STA-9090 was well-tolerated at dose levels of 7-216 mg/m² administered on a once-weekly schedule. Dose-limiting toxicities of asthenia/fatigue and diarrhea were transient and reversible and there was no evidence of severe hepatic or ocular toxicities. Stable disease (SD) was seen in 23 of 42 evaluable patients, with 16 patients achieving SD for more than sixteen weeks (3 additional patients achieved SD at week 8 and remain on treatment). Two case studies were presented: a 66 year old male with bronchoalveolar non-small cell lung cancer who progressed on six prior treatment regimens with treatment duration on prior regimens of 2-4 months. This patient experienced 25% reduction in target lesion size following treatment with STA-9090 and remained on treatment for 13 months. A 49 year old male with a gastrointestinal stromal tumor (GIST), who had progressed on five prior treatment regimens, experienced an 18% reduction in target lesion size following treatment with STA-9090 and remained on treatment for 8 months. In addition, a patient with colon cancer achieved confirmed partial response (PR) per RECIST criteria, and three patients are continuing on study treatment.

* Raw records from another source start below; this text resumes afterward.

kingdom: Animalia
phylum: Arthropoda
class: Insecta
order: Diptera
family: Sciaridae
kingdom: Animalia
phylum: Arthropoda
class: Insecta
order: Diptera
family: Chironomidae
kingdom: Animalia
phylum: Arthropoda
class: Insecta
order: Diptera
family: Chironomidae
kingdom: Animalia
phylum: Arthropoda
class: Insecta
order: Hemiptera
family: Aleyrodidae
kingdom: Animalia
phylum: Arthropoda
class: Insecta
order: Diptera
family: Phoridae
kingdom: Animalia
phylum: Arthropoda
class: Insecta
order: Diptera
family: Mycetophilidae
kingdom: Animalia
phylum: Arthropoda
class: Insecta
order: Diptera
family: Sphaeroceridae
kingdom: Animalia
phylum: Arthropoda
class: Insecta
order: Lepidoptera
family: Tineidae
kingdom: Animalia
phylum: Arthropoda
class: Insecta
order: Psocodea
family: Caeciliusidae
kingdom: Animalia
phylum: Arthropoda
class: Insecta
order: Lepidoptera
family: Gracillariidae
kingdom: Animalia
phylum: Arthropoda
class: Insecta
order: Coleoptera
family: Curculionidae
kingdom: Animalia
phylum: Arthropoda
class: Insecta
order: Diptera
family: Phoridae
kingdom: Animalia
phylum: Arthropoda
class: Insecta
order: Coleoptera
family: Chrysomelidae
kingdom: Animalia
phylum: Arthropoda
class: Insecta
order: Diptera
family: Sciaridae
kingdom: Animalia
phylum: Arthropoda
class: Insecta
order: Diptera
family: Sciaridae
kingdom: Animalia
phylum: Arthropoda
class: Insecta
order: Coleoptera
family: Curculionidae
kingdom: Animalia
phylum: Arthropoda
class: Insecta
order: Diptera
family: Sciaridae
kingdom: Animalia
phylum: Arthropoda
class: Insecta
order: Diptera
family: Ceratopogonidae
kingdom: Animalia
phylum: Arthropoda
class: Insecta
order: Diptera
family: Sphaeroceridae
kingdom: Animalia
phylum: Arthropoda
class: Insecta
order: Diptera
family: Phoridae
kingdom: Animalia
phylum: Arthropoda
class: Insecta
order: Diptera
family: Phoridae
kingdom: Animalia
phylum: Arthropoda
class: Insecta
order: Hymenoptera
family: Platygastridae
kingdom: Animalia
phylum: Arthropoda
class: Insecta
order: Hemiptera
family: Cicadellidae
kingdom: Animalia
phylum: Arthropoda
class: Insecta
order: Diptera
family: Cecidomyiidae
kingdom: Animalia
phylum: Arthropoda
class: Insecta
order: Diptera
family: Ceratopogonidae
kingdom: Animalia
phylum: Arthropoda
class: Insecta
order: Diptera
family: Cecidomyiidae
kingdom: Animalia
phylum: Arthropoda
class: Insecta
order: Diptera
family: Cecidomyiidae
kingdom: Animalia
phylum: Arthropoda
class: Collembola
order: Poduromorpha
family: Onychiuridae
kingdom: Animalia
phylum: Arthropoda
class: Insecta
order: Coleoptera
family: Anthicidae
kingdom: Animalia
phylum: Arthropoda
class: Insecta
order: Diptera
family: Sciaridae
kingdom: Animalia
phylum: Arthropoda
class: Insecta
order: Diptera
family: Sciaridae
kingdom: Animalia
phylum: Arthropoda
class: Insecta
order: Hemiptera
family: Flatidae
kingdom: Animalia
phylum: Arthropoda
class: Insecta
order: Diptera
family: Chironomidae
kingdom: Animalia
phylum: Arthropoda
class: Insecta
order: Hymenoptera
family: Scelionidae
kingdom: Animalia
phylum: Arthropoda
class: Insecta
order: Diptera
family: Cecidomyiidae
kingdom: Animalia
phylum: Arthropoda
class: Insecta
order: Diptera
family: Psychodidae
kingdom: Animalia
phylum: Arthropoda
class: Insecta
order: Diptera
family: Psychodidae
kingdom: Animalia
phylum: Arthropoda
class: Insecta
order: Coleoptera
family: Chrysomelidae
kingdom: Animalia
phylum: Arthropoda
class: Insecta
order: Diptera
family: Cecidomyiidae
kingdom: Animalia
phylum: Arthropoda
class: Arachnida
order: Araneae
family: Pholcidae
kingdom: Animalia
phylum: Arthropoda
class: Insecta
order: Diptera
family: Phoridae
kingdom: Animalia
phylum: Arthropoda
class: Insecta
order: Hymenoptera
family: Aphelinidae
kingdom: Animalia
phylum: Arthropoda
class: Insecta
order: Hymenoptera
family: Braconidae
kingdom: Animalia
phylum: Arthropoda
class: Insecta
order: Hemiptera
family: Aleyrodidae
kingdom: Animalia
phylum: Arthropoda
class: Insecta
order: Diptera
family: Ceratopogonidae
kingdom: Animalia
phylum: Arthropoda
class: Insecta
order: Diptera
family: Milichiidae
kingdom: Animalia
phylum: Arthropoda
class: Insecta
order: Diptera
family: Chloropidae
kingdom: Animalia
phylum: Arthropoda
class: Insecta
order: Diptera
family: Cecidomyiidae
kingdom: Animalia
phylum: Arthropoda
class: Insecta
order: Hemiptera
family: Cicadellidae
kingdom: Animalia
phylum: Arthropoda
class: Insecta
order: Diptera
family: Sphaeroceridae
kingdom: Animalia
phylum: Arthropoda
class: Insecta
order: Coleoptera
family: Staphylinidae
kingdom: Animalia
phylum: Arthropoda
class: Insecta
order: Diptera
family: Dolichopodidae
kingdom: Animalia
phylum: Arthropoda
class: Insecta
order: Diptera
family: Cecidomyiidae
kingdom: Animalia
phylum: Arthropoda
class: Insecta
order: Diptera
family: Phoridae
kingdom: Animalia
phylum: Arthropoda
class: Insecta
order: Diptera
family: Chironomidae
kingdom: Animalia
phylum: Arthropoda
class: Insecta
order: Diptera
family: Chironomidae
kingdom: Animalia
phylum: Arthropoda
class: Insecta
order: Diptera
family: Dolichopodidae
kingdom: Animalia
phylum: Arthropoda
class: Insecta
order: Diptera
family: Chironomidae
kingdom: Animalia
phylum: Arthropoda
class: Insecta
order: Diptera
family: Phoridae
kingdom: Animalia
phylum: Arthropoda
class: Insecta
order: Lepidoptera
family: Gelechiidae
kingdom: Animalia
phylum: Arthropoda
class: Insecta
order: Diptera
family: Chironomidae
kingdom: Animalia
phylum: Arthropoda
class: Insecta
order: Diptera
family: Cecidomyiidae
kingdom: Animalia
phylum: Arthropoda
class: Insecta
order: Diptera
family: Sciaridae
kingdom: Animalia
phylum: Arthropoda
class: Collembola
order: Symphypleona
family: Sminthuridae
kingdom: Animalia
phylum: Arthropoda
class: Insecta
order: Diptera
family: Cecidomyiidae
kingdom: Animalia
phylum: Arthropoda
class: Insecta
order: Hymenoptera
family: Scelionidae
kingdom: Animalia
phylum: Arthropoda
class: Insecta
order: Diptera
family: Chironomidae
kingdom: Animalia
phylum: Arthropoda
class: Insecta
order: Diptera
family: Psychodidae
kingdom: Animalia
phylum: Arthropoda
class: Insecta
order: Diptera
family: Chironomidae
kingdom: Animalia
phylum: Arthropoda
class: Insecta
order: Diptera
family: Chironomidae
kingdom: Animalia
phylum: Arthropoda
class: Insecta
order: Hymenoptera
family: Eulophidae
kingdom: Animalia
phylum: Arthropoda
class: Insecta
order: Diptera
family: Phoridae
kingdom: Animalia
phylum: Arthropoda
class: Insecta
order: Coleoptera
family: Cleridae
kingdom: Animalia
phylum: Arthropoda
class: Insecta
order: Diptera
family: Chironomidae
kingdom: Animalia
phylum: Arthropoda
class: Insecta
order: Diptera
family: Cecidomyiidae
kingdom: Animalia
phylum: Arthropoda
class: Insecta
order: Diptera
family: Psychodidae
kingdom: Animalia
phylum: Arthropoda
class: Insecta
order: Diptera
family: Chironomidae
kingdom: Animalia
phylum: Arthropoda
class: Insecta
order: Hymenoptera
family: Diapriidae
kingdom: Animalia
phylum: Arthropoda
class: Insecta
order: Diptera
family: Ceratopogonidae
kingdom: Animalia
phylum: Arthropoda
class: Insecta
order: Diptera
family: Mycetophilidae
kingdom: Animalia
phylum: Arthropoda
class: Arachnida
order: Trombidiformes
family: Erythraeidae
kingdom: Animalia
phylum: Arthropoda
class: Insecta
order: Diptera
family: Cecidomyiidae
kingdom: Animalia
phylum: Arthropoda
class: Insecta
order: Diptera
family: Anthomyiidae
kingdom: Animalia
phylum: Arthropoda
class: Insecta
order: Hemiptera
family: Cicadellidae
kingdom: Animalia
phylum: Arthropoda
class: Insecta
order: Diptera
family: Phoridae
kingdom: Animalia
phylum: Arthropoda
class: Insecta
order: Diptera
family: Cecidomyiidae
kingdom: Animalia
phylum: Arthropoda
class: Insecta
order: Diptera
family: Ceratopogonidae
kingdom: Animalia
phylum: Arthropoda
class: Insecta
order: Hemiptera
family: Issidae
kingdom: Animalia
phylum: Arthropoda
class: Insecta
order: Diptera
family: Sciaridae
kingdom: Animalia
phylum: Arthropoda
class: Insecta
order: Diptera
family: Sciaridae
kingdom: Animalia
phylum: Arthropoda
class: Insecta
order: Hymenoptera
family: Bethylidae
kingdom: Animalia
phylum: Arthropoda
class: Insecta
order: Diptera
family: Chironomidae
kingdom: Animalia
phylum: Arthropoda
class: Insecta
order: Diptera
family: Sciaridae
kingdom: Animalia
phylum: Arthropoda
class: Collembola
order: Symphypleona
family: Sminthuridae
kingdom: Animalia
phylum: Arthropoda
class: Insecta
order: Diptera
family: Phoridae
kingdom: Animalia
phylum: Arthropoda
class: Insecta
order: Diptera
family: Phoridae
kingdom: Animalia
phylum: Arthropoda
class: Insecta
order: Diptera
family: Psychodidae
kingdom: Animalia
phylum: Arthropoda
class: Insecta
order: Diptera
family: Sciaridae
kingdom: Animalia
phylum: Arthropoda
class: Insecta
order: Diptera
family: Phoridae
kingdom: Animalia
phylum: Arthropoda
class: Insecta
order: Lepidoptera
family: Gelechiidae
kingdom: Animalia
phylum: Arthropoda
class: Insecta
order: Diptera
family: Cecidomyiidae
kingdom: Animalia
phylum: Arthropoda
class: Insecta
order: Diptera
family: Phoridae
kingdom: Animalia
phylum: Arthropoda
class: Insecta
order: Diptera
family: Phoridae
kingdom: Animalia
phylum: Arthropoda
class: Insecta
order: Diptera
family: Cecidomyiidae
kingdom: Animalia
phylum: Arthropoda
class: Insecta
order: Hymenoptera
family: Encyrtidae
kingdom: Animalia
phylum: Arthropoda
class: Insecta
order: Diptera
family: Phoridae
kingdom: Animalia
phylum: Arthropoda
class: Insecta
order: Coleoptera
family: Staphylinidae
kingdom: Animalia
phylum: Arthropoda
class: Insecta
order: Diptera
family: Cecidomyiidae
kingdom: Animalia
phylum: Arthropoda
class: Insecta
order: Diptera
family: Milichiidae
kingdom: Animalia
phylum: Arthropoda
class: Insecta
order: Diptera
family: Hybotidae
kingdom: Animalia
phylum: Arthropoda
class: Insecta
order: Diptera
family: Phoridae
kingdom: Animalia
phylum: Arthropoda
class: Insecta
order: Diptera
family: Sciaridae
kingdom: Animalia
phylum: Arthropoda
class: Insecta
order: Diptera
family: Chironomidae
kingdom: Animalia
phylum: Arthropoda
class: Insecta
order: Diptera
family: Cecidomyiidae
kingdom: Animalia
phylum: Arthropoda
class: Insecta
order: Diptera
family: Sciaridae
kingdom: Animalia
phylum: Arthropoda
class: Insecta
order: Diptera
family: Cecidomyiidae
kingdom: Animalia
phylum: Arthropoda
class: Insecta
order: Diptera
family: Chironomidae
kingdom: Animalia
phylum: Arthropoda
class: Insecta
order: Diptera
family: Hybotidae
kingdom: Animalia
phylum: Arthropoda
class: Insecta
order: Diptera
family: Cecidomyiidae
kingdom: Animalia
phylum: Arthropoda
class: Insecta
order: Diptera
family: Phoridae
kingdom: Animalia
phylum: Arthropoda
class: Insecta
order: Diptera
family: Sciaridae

STA-9090 in Phase 1 twice-weekly dosing solid tumor trial - encouraging signs of activity, MTD not achieved

Enrollment continues with STA-9090 well-tolerated at doses of 2-50 mg/m². 26 of 36 patients were evaluable for response as of March 15, 2010. The safety profile to date has been consistent with the results of the Phase 1 once-weekly dosing trial. Signs of clinical activity have included one patient with melanoma who achieved a confirmed partial response and 10 patients with stable disease. The maximum tolerated dose (MTD) has not yet been reached.

12 Month Survival Data - Phase 3 SYMMETRY trial of elesclomol in metastatic melanoma

Updated results are consistent with previously presented results (6-month follow-up): LDH remains an important predictor of Progression Free Survival (PFS) and Overall Survival (OS) outcome. SYMMETRY data continues to mature with time from last patient enrolled to data cutoff less than the median OS in the normal LDH patient population. The adverse event profile in the treatment arm (elesclomol + paclitaxel) was comparable to the control arm (paclitaxel alone) indicating that elesclomol is well-tolerated. The clinical observations regarding correlation of LDH levels with treatment outcomes are consistent with the underlying mechanism of action of elesclomol. Elesclomol disrupts energy metabolism in cancer cell mitochondria, and has been shown to be more active in cells where energy production occurs primarily through mitochondrial respiration (normoxic conditions; normal LDH) and less active in cells where energy production occurs primarily through glycolysis (hypoxic conditions; high LDH).